Er is een tijd van komen en van gaan. In dit geval was het tijd voor de herders om terug te keren naar de kudde. Maar er is iets veranderd. Het zeer bevreesd zijn heeft plaatsgemaakt voor lofprijzing. Dat is wat een ontmoeting met goddelijk ingrepen met mensen doet. De vreze des Heren blijft, maar wordt aangevuld met een gevoel van diepe dankbaarheid en onuitsprekelijke vreugde.
Waar we niet overheen moeten lezen hier is dat het opnieuw duidelijk wordt dat wat God hen eerder had laten zien precies zo bleek te zijn zoals het hun was gezegd. Alles wat ze gehoord en gezien hadden bleek waarheid te zijn. Het is een krachtig statement over het Woord van God.
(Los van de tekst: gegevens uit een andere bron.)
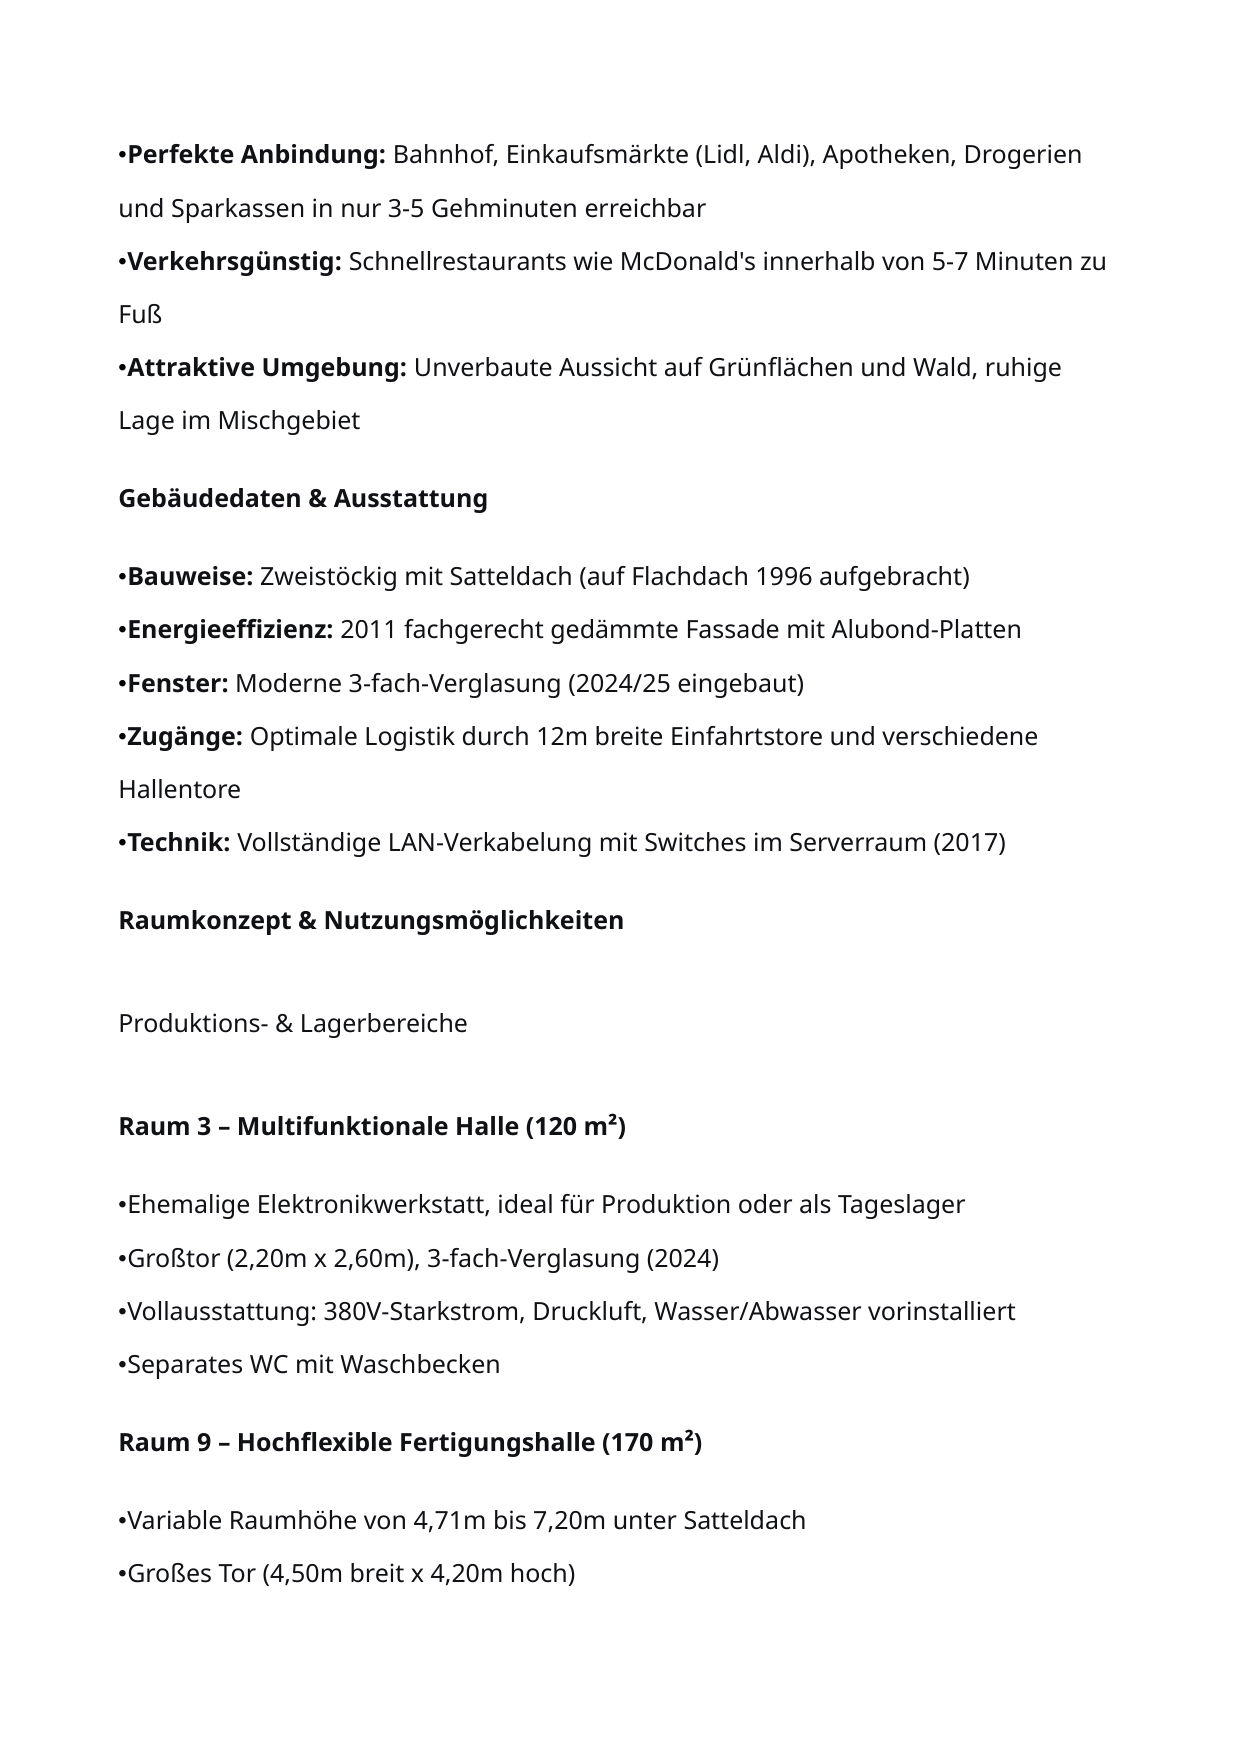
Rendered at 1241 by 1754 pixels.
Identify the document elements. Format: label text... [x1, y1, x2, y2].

text Raumkonzept & Nutzungsmöglichkeiten [118, 884, 1122, 937]
list Großes Tor (4,50m breit x 4,20m hoch) [118, 1537, 1122, 1590]
list Großtor (2,20m x 2,60m), 3-fach-Verglasung (2024) [118, 1221, 1122, 1274]
list Fenster: Moderne 3-fach-Verglasung (2024/25 eingebaut) [118, 646, 1122, 699]
list Verkehrsgünstig: Schnellrestaurants wie McDonald's innerhalb von 5-7 Minuten zu Fuß [118, 224, 1122, 331]
text Gebäudedaten & Ausstattung [118, 462, 1122, 515]
list Attraktive Umgebung: Unverbaute Aussicht auf Grünflächen und Wald, ruhige Lage im Mischgebiet [118, 331, 1122, 437]
list Ehemalige Elektronikwerkstatt, ideal für Produktion oder als Tageslager [118, 1168, 1122, 1221]
list Zugänge: Optimale Logistik durch 12m breite Einfahrtstore und verschiedene Hallentore [118, 699, 1122, 806]
text Raum 3 – Multifunktionale Halle (120 m²) [118, 1090, 1122, 1143]
list Perfekte Anbindung: Bahnhof, Einkaufsmärkte (Lidl, Aldi), Apotheken, Drogerien und Sparkassen in nur 3-5 Gehminuten erreichbar [118, 118, 1122, 224]
list Bauweise: Zweistöckig mit Satteldach (auf Flachdach 1996 aufgebracht) [118, 540, 1122, 593]
list Energieeffizienz: 2011 fachgerecht gedämmte Fassade mit Alubond-Platten [118, 593, 1122, 646]
list Separates WC mit Waschbecken [118, 1327, 1122, 1381]
text Raum 9 – Hochflexible Fertigungshalle (170 m²) [118, 1406, 1122, 1459]
list Variable Raumhöhe von 4,71m bis 7,20m unter Satteldach [118, 1484, 1122, 1537]
list Technik: Vollständige LAN-Verkabelung mit Switches im Serverraum (2017) [118, 806, 1122, 859]
text Produktions- & Lagerbereiche [118, 987, 1122, 1040]
list Vollausstattung: 380V-Starkstrom, Druckluft, Wasser/Abwasser vorinstalliert [118, 1274, 1122, 1327]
Wat God spreekt is waarheid, wat Hij ons heeft nagelaten moet worden gekoesterd en zorgvuldig worden nageleefd. Het zijn geen regels om ons de voet dwars te zetten maar instructies waardoor wij tot volle bloei mogen komen.
Een dikke dertig jaar later zijn het niet de herders, maar de discipelen die visite krijgen van de engelen. Zij maken op dat moment ook de reis van vrees naar vreugde. Vol ontzag kijken ze naar de hemel als hun Heer en Verlosser aan hun oog onttrokken wordt. Maar in Lukas 24: 52-53 en Hand. 4:20 lezen we ook dat ze naar Jeruzalem terugkeerden met grote blijdschap en niet na konden laten om te spreken over wat ze gezien en gehoord hadden.
Dit is wat een ontmoeting met de hemel doet in mensen op aarde. Je hart raakt er vol van en je mond stroomt er van over. Welke ontmoeting, aanraking of gedachte zorgt er bij jou nog steeds voor dat je God looft en prijst?